BIDEN BEATS TRUMP
My Donald Trump Existential Moment
When and how did Donald Trump enter my life? Having been a professional working in New York for four decades, it was impossible to avoid his presence. I did not read the tabloids, but his aborted romances and real estate fiascos were good copy for The New York Times. A legion of ugly apartment buildings bearing his name began appearing all over the city. Trump Tower at Fifth and 56th, next to Tiffany and opposite Bergdorf Goodman injected glitz into a dignified shopping area. We once shared an elevator at the Met Life Building. I found his presence to be intrusive. As a big person, he occupied a large portion of the elevator cab; however, he never stopped talking from the ground floor to the 25th. Nor did he stop moving, wiggling. In my mind, he was a colossal jerk, the kind of outsized personality that only New York can breed. He reminded me of a limo driver from Brooklyn who bragged about how he had secured a nest egg for his family and resources for hs daughter’s law school expenses by assembling a collection of taxi cab medallions. Once worth tens of thousands, in the age of Uber, they are virtually worthless. When I heard that Trump was running for President, I thought that it was a joke. Unfortunately, he did it and won.
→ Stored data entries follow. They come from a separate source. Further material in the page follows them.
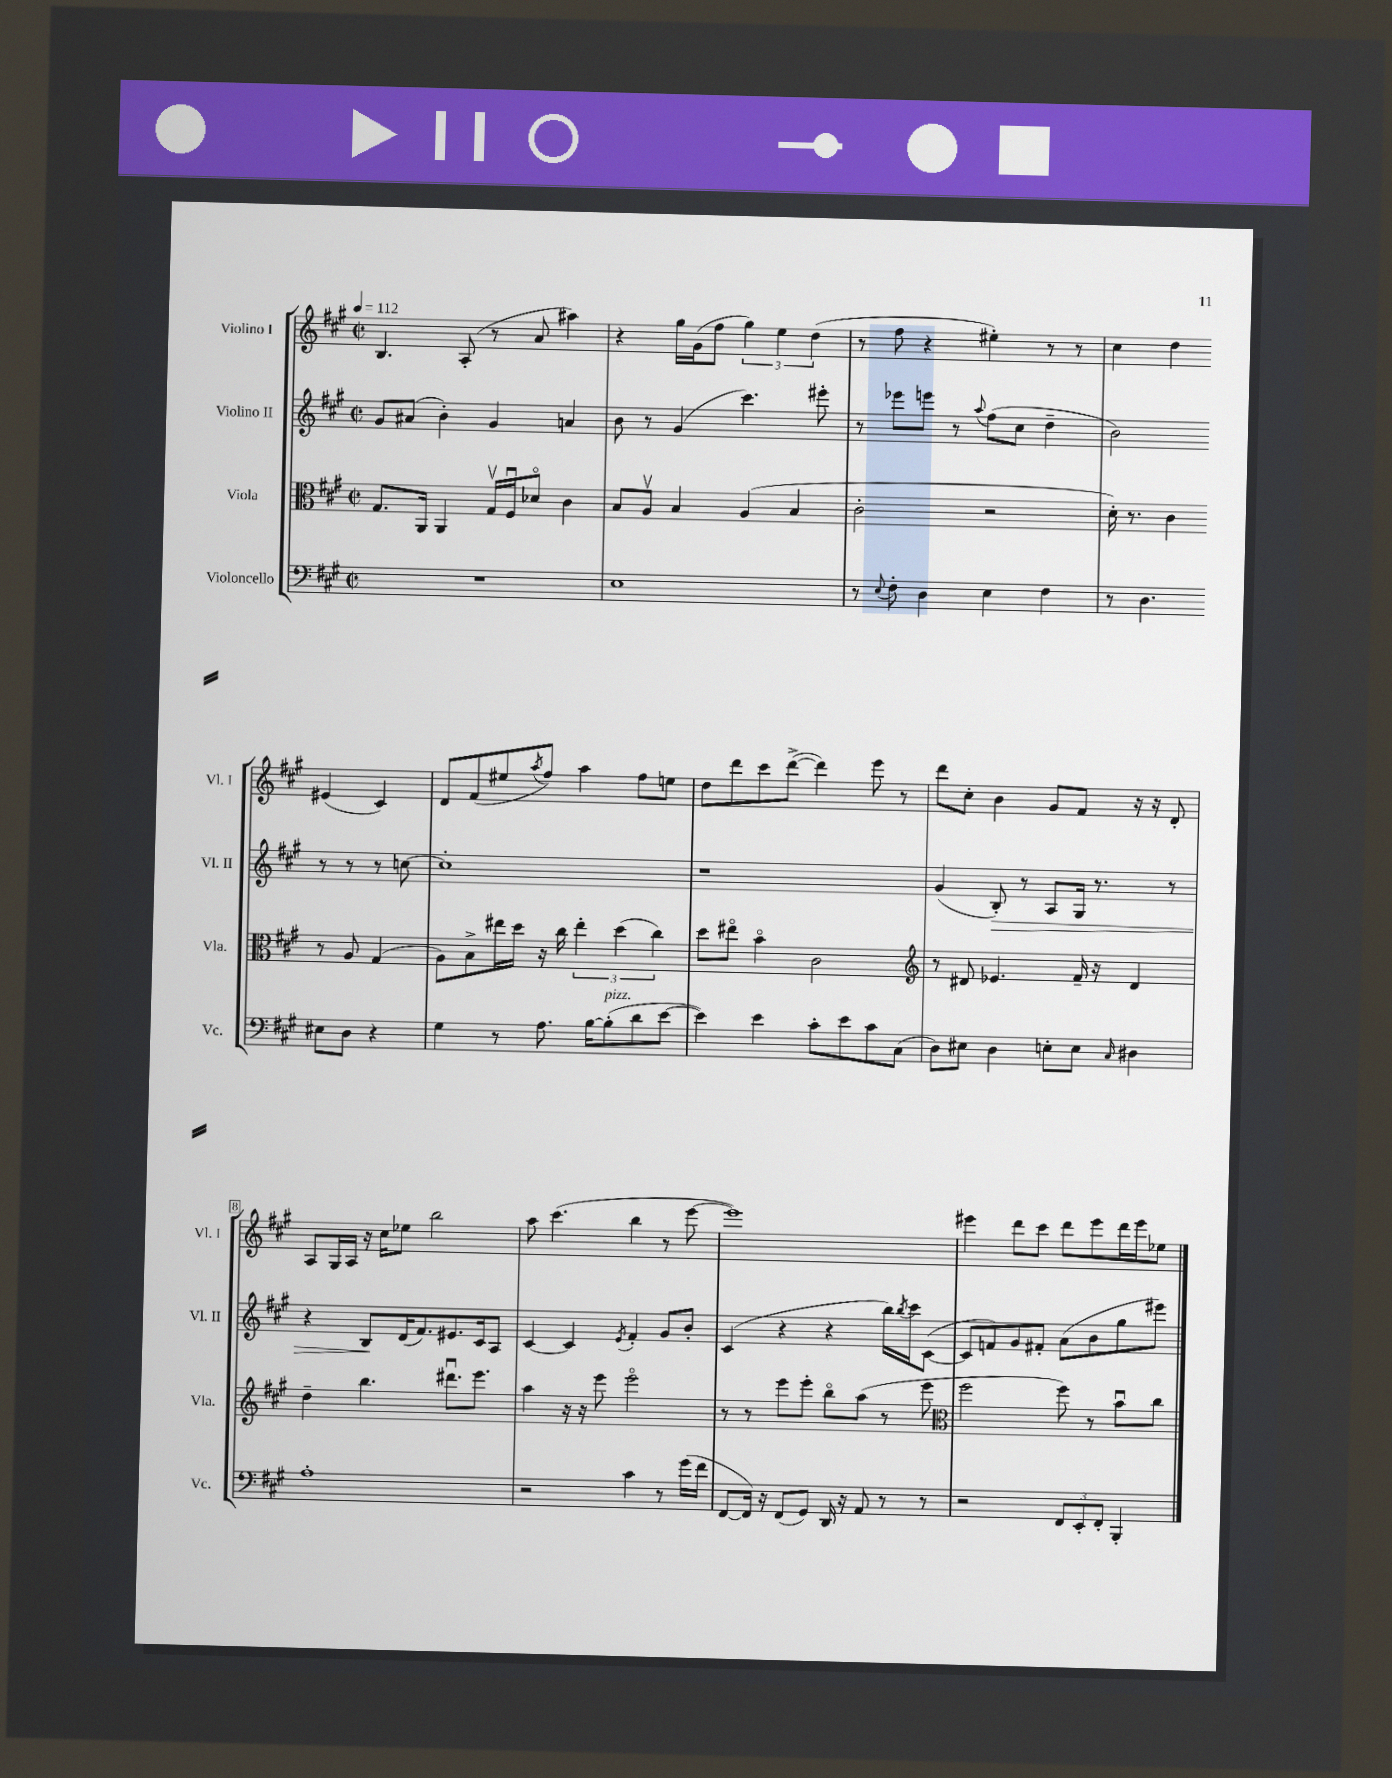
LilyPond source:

<<
\new StaffGroup <<
\new Staff = "s0" \with { instrumentName = "Violino I" shortInstrumentName = "Vl. I" } {
    \clef treble \key a \major \defaultTimeSignature \time 2/2 \tempo 4 = 112
    b4. a8-.( r8 a'8 ais''4) |
    r4 gis''16 gis'16( fis''8 \tuplet 3/2 { gis''4) e''4 d''4( } |
    r8 fis''8 r4 eis''4-.) r8 r8 |
    cis''4 d''4 eis'4( cis'4) |
    d'8 fis'8( eis''8 \acciaccatura { a''8 } fis''8) a''4 fis''8 e''8 |
    d''8 d'''8 cis'''8 d'''8~->( d'''4) e'''8 r8 |
    d'''8 cis''8-. b'4 gis'8 fis'8 r16 r16 d'8-. |
    a8 gis16 a16 r16 cis''16 ees''8 b''2 |
    a''8 cis'''4.( b''4 r8 e'''8~ |
    e'''1) |
    eis'''4 d'''8 cis'''8 d'''8 eis'''8 d'''16 eis'''16 ees''8 \bar "|." |
}
\new Staff = "s1" \with { instrumentName = "Violino II" shortInstrumentName = "Vl. II" } {
    \clef treble \key a \major \defaultTimeSignature \time 2/2
    gis'8 ais'8( b'4-.) gis'4 a'4 |
    b'8 r8 gis'4( cis'''4.) eis'''8-. |
    r8 ees'''8 e'''8 r8 \appoggiatura { a''8 } fis''8( cis''8 d''4-- |
    b'2) r8 r8 r8 c''8~ |
    c''1-. |
    r1 |
    gis'4( b8-.\>) r8 a8 gis16 r8. r8 |
    r4 b8\! d'16( fis'8.) eis'8. cis'16 a8 |
    cis'4~ cis'4 \acciaccatura { e'8 } fis'4-. gis'8 b'8-. |
    cis'4( r4 r4 b''16) \acciaccatura { b''8 } cis'''16 cis'8~( |
    cis'8 f'8) gis'8 fis'8-. a'8( b'8 gis''8 eis'''8) \bar "|." |
}
\new Staff = "s2" \with { instrumentName = "Viola" shortInstrumentName = "Vla." } {
    \clef alto \key a \major \defaultTimeSignature \time 2/2
    gis8. a,16 a,4 gis16\upbow fis16\downbow des'8\flageolet cis'4 |
    b8 a8\upbow b4 a4( b4 |
    cis'2-. r2 |
    d'16-.) r8. cis'4 r8 a8 gis4( |
    a8) b8-> eis''16 d''16 r16 cis''16 \tuplet 3/2 { eis''4-. d''4( cis''4) } |
    d''8 eis''8\flageolet b'4\flageolet cis'2 |
    \clef treble r8 dis'8 ees'4. fis'16-- r16 dis'4 |
    d''4-- b''4. dis'''8.\downbow e'''8. |
    a''4 r16 r16 e'''8 e'''2\flageolet |
    r8 r8 e'''8 e'''8-. b''8\flageolet a''8( r8 e'''8 |
    \clef alto fis''2 fis''8) r8 b'8\downbow cis''8 \bar "|." |
}
\new Staff = "s3" \with { instrumentName = "Violoncello" shortInstrumentName = "Vc." } {
    \clef bass \key a \major \defaultTimeSignature \time 2/2
    R1 |
    e1 |
    r8 \appoggiatura { e8 } fis8-. d4 e4 fis4 |
    r8 d4. eis8 d8 r4 |
    gis4 r8 a8. b16~ b8-.^\markup { \italic "pizz." }( d'8 e'8~ |
    e'4) e'4 cis'8-. e'8 cis'8 cis8( |
    d8) eis8 d4 e8-. e8 \grace { cis16 } dis4 |
    a1-. |
    r2 cis'4 r8 gis'16( fis'16 |
    fis,8~ fis,16) r16 fis,8( gis,8) d,16 r16 a,8 r8 r8 |
    r2 \tuplet 3/2 { fis,8 e,8-. fis,8-. } b,,4-. \bar "|." |
}
>>
>>
\layout { \context { \Score \override BarNumber.stencil = #(make-stencil-boxer 0.1 0.3 ly:text-interface::print) } }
Last Sunday, as I was reading the Sunday New York Times, I stopped for a moment, saying, “Is this Sunday? If so, what happened to the rest of the week?” The Presidential election was on Tuesday and conclusive results could not be announced until Friday. I had attempted to return to my normal routine; however, a strange cloud of disorientation was hanging over my head. Was the insanity and chaos that Donald Trump had been manifesting going to continue or were we going to return to our previous less than perfect world?
Several days later, it is still impossible to make reliable predictions about how the Democrats and Republicans will resolve their differences. Hopefully, it will become increasingly clear that Trump’s control has been minimized to the point of being more nuisance than powerful. History presents us with a legion of tyrants whose reins have ended with different outcomes: Hitler committed suicide—cyanide and shooting himself; Napoleon was exiled to Elba; Roman Emperor Caligula was stabbed by two members of his guards. However, much as he has done throughout his career, Donald Trump persists in claiming non-existent authority. In his lexicon, you win and never lose.
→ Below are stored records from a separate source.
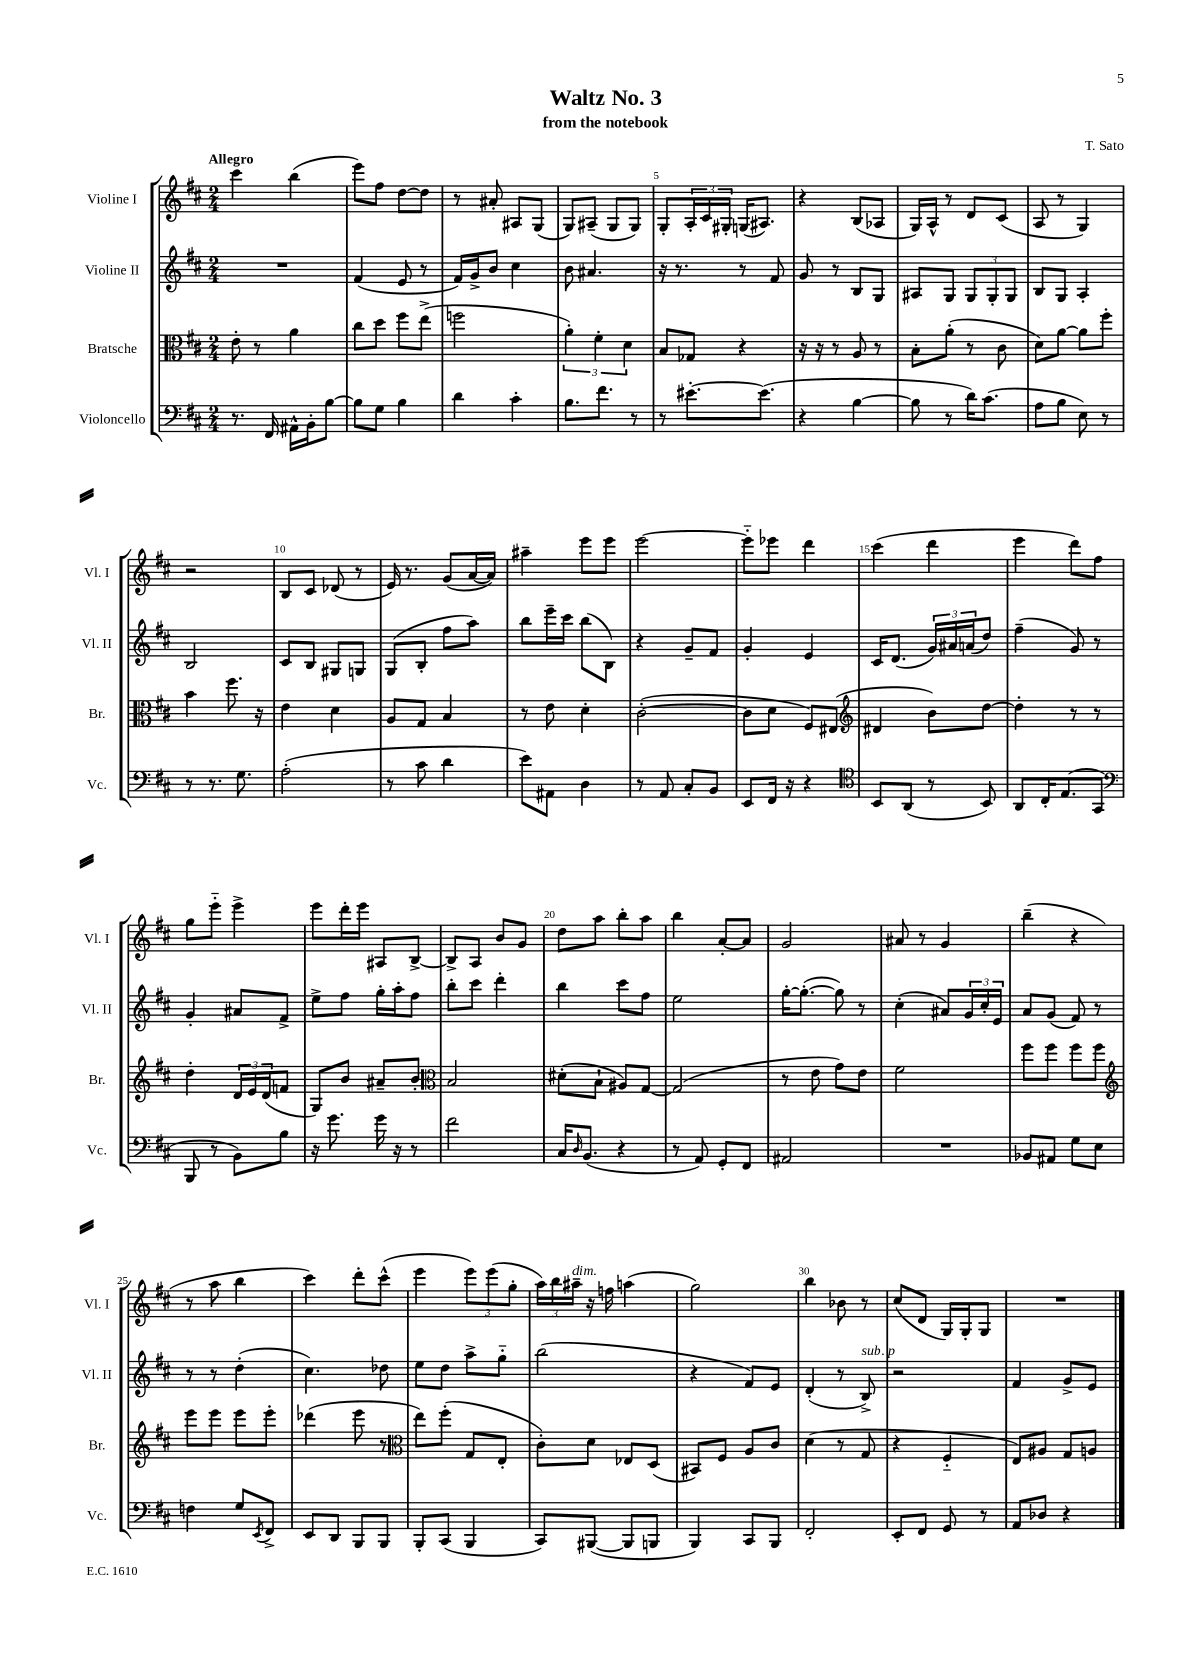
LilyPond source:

\header { title = "Waltz No. 3" composer = "T. Sato" subtitle = "from the notebook" }
<<
\new StaffGroup <<
\new Staff = "s0" \with { instrumentName = "Violine I" shortInstrumentName = "Vl. I" } {
    \clef treble \key d \major \numericTimeSignature \time 2/4 \tempo "Allegro"
    cis'''4 b''4( |
    e'''8) fis''8 d''8~ d''8 |
    r8 ais'8-. ais8 g8( |
    g8) ais8--( g8 g8) |
    g8-. \tuplet 3/2 { a16-. cis'16 gis16-. } g16( ais8.) |
    r4 b8( aes8 |
    g16) a16-^ r8 d'8 cis'8( |
    a8 r8 g4) |
    r2 |
    b8 cis'8 des'8( r8 |
    e'16) r8. g'8( a'16~ a'16) |
    ais''4-- e'''8 e'''8 |
    e'''2~ |
    e'''8-_ ees'''8 d'''4 |
    cis'''4( d'''4 |
    e'''4 d'''8) fis''8 |
    g''8 e'''8-_ e'''4-> |
    e'''8 d'''16-. e'''16 ais8 b8~-> |
    b8-> a8 b'8 g'8 |
    d''8 a''8 b''8-. a''8 |
    b''4 a'8~-. a'8 |
    g'2 |
    ais'8 r8 g'4 |
    b''4--( r4 |
    r8 a''8 b''4 |
    cis'''4) d'''8-. cis'''8-^( |
    e'''4 \tuplet 3/2 { e'''8) e'''8( g''8-. } |
    \tuplet 3/2 { a''16) b''16 ais''16--^\markup { \italic "dim." } } r16 f''16 a''4( |
    g''2) |
    b''4 bes'8 r8 |
    cis''8( d'8 g16) g16-. g8 |
    R2 \bar "|." |
}
\new Staff = "s1" \with { instrumentName = "Violine II" shortInstrumentName = "Vl. II" } {
    \clef treble \key d \major \numericTimeSignature \time 2/4
    R2 |
    fis'4( e'8 r8 |
    fis'16) g'16-> b'8 cis''4 |
    b'8 ais'4. |
    r16 r8. r8 fis'8 |
    g'8 r8 b8 g8 |
    ais8 g8 \tuplet 3/2 { g8 g8-. g8 } |
    b8 g8 a4-. |
    b2 |
    cis'8 b8 gis8 g8 |
    g8( b8-. fis''8 a''8) |
    b''8 e'''16-- cis'''16 b''8( b8) |
    r4 g'8-- fis'8 |
    g'4-. e'4 |
    cis'16 d'8.( \tuplet 3/2 { g'16) ais'16 a'16( } d''8) |
    fis''4--( g'8) r8 |
    g'4-. ais'8 fis'8-> |
    e''8-> fis''8 g''16-. a''16-. fis''8 |
    b''8-. cis'''8 d'''4-. |
    b''4 cis'''8 fis''8 |
    e''2 |
    g''16~-. g''8.~-.( g''8) r8 |
    cis''4-.( ais'8) \tuplet 3/2 { g'16 cis''16-. e'16 } |
    a'8 g'8( fis'8) r8 |
    r8 r8 d''4-.( |
    cis''4.) des''8 |
    e''8 d''8 a''8-> g''8-_ |
    b''2( |
    r4 fis'8) e'8 |
    d'4-.( r8 b8->^\markup { \italic "sub. p" }) |
    r2 |
    fis'4 g'8-> e'8 \bar "|." |
}
\new Staff = "s2" \with { instrumentName = "Bratsche" shortInstrumentName = "Br." } {
    \clef alto \key d \major \numericTimeSignature \time 2/4
    e'8-. r8 a'4 |
    cis''8 d''8 fis''8 e''8->( |
    f''2 |
    \tuplet 3/2 { a'4-.) fis'4-. d'4 } |
    b8 ges8 r4 |
    r16 r16 r8 a8 r8 |
    b8-. a'8-.( r8 cis'8 |
    d'8) a'8~ a'8 fis''8-. |
    b'4 fis''8. r16 |
    e'4 d'4 |
    a8 g8 b4 |
    r8 e'8 d'4-. |
    cis'2~-.( |
    cis'8 d'8 fis8) eis8( |
    \clef treble dis'4 b'8) d''8~ |
    d''4-. r8 r8 |
    d''4-. \tuplet 3/2 { d'16 e'16 d'16( } f'8 |
    g8) b'8 ais'8-- b'8-. |
    \clef alto b2 |
    dis'8-.( b8-! ais8) g8~ |
    g2( |
    r8 e'8 g'8) e'8 |
    fis'2 |
    fis''8 fis''8 fis''8 fis''8 |
    \clef treble e'''8 e'''8 e'''8 e'''8-. |
    des'''4( e'''8 r8 |
    \clef alto e''8) fis''8-.( g8 e8-. |
    cis'8-.) d'8 ees8 d8( |
    bis,8) fis8 a8 cis'8 |
    d'4( r8 g8 |
    r4 fis4-_ |
    e8) ais8 g8 a8 \bar "|." |
}
\new Staff = "s3" \with { instrumentName = "Violoncello" shortInstrumentName = "Vc." } {
    \clef bass \key d \major \numericTimeSignature \time 2/4
    r8. fis,16 ais,16-^ b,16-. b8~ |
    b8 g8 b4 |
    d'4 cis'4-. |
    b8. fis'8. r8 |
    r8 eis'8.~-. eis'8.( |
    r4 b4~ |
    b8 r8 d'16) cis'8.( |
    a8 b8 e8) r8 |
    r8 r8. g8. |
    a2-.( |
    r8 cis'8 d'4 |
    e'8) ais,8 d4 |
    r8 a,8 cis8-. b,8 |
    e,8 fis,16 r16 r4 |
    \clef tenor b,8 a,8( r8 b,8) |
    a,8 cis16-. e8.( g,8 |
    \clef bass b,,8 r8 b,8) b8 |
    r16 g'8. g'16 r16 r8 |
    fis'2 |
    cis16 \grace { d16 } b,8.( r4 |
    r8 a,8) g,8-. fis,8 |
    ais,2 |
    R2 |
    bes,8 ais,8 g8 e8 |
    f4 g8 \acciaccatura { e,8 } fis,8-> |
    e,8 d,8 b,,8 b,,8 |
    b,,8-. cis,8( b,,4 |
    cis,8) bis,,8~( bis,,8 b,,8 |
    b,,4) cis,8 b,,8 |
    fis,2-. |
    e,8-. fis,8 g,8 r8 |
    a,8 des8 r4 \bar "|." |
}
>>
>>
\layout { \context { \Score \override BarNumber.break-visibility = ##(#f #t #t) barNumberVisibility = #(every-nth-bar-number-visible 5) } }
Viktor Frankl, an Austrian psychiatrist/neurologist who was a Holocaust survivor, developed his thesis of the existential vacuum as a common denominator for people released from oppressive conditions and confronted with adjusting and assimilating into less toxic social conditions. His 1946 psychological memoir, Man’s Search for Meaning, is a meditation on what the gruesome experience of Auschwitz taught him about the primary purpose of life, the quest for meaning, which sustained those who survived. For Frankl, meaning came from three possible sources: purposeful work, love, and courage in the face of difficulty.
He states that:
Love goes very far beyond the physical person of the beloved. It finds its deepest meaning in his spiritual being, his inner self. Whether or not he is actually present, whether or not he is still alive at all, ceases somehow to be of importance.
We were at work in a trench. The dawn was grey around us; grey was the sky above; grey the snow in the pale light of dawn; grey the rags in which my fellow prisoners were clad, and grey their faces. I was again conversing silently with my wife, or perhaps I was struggling to find the reason for my sufferings, my slow dying. In a last violent protest against the hopelessness of imminent death, I sensed my spirit piercing through the enveloping gloom. I felt it transcend that hopeless, meaningless world, and from somewhere I heard a victorious “Yes” in answer to my question of the existence of an ultimate purpose. At that moment a light was lit in a distant farmhouse, which stood on the horizon as if painted there, in the midst of the miserable grey of a dawning morning in Bavaria. “Et lux in tenebris lucet” — and the light shineth in the darkness. For hours I stood hacking at the icy ground. The guard passed by, insulting me, and once again I communed with my beloved. More and more I felt that she was present, that she was with me; I had the feeling that I was able to touch her, able to stretch out my hand and grasp hers. The feeling was very strong: she was there. Then, at that very moment, a bird flew down silently and perched just in front of me, on the heap of soil which I had dug up from the ditch, and looked steadily at me.
Viktor Frankl’s thesis bears as much validity today as it did sixty-five years ago. Our collective recovery from four years of Donald Trump is going to be tempestuous because he supports a legacy. As we struggle to recover, we need to think of a positive and joyous future as our objective.